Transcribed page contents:
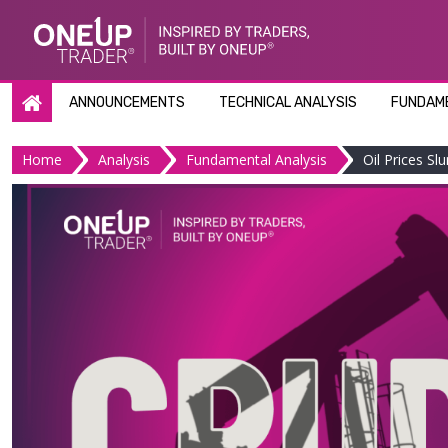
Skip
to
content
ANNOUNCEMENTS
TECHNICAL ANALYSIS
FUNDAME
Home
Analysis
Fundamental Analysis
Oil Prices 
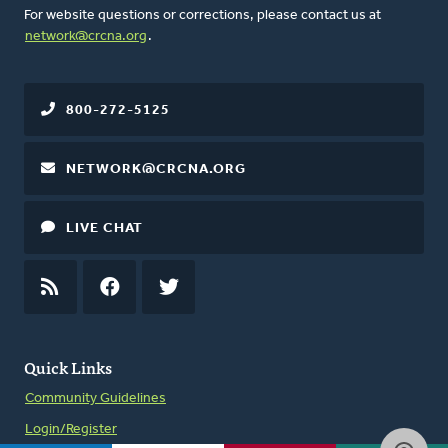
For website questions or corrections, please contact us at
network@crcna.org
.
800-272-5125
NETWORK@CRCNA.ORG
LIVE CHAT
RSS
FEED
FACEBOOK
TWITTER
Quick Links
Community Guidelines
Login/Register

...

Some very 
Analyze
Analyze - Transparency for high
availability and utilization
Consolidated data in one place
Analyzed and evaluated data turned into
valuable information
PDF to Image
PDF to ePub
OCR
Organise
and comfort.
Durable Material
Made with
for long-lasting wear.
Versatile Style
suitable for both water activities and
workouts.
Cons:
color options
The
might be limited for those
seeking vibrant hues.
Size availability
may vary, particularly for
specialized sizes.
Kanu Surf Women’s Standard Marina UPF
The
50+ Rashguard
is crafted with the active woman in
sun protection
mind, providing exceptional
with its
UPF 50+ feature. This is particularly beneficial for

==

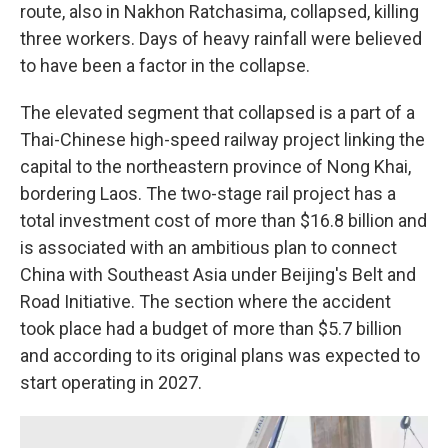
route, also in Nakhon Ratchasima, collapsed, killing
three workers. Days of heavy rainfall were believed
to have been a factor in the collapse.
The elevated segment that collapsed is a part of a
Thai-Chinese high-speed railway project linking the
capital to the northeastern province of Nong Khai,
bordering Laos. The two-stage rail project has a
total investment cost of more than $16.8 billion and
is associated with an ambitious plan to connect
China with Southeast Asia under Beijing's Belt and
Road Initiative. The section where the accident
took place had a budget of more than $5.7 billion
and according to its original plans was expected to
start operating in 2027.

• **TASK DIRECTIONS**
The required output is the stretch of entries above from the line containing "Durable Material" through the line containing "UPF 50+ feature.", reproduced exactly.

• **EXERCISE ANSWER**
Durable Material
Made with
for long-lasting wear.
Versatile Style
suitable for both water activities and
workouts.
Cons:
color options
The
might be limited for those
seeking vibrant hues.
Size availability
may vary, particularly for
specialized sizes.
Kanu Surf Women’s Standard Marina UPF
The
50+ Rashguard
is crafted with the active woman in
sun protection
mind, providing exceptional
with its
UPF 50+ feature. This is particularly beneficial for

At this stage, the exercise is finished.